- **SOURCE DOCUMENT**:

Assessment of Anatomical Representations of the Trunk Muscles in EMG-Assisted Spinal Load Models

Abstract

This study evaluated the differences in biomechanical model performance and predicted spinal loading on L5/S1 for controlled sagittally symmetric lifting exertions, utilizing three different EMG-assisted biomechanical models comprising different torso anatomical inputs. The first model was based on muscle lines-of-action and prediction of cross-sectional areas from an historical biomechanical model. The second model was based upon observations from an MRI study on torso geometry. The third model consisted of a hybrid approach, where geometric inputs from MRI observations were supplemented with lines-of-action observed from cadaver studies, where necessary. To evaluate the models, spinal loading and model performance was evaluated for thirty-five males performing sagittally symmetric lifting tasks starting from 55 deg trunk flexion to upright neutral. All three models resulted in comparable and acceptable model performance. However, differences were observed in predicted spinal loading. The hybrid model resulted in smaller compression force and sagittal plane shear force when compared to the MRI-only model, and smaller sagittal plane shear forces when compared to the historical biomechanical model. These results indicate that the geometric representation of the torso anatomy needs to be considered when evaluating spinal loading predicted from different biomechanical models for comparison to tolerance estimates in attempts to evaluate risk of injury.

- **TASK SET**:
(a) In the abstract on spinal load models above, how many males performed the lifting tasks?
(b) Translate this sentence from the abstract on spinal load models into Spanish: "All three models resulted in comparable and acceptable model performance."

- **LISTED RECORDS**:
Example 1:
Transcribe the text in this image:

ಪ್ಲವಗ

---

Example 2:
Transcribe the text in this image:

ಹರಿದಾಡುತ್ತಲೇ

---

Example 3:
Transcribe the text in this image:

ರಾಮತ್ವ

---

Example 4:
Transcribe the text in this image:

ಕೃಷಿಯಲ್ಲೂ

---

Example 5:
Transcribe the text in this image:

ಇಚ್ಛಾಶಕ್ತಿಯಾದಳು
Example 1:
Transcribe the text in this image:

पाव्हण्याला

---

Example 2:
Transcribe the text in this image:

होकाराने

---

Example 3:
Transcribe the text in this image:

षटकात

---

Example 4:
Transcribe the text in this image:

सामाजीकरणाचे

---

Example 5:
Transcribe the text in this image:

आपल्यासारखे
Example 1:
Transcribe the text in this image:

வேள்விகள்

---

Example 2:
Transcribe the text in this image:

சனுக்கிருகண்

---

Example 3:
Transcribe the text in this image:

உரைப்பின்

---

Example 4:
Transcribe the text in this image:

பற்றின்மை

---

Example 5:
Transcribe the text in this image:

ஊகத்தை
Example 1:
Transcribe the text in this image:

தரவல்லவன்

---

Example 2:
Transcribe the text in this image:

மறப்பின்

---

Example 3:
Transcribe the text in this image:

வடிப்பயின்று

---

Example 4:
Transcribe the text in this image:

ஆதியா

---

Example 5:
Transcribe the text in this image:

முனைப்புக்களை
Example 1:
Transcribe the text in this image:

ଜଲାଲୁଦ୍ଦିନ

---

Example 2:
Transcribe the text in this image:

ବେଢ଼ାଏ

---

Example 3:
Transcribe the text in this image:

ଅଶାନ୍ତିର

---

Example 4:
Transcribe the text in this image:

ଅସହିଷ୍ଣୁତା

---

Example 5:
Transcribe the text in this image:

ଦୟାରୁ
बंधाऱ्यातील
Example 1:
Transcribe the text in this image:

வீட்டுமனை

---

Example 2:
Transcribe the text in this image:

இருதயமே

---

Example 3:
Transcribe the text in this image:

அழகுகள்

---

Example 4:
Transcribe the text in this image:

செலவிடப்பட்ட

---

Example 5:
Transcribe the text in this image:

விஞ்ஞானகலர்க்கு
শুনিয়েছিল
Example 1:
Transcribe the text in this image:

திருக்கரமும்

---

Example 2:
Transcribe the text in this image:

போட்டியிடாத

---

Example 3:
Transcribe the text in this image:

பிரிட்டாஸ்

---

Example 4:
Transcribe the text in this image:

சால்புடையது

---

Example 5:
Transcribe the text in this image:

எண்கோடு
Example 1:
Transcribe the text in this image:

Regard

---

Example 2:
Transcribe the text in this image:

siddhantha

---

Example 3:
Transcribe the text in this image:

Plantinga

- **SOLUTION LIST**:
(a) Thirty-five males.

(b) Los tres modelos dieron como resultado un rendimiento de modelo comparable y aceptable.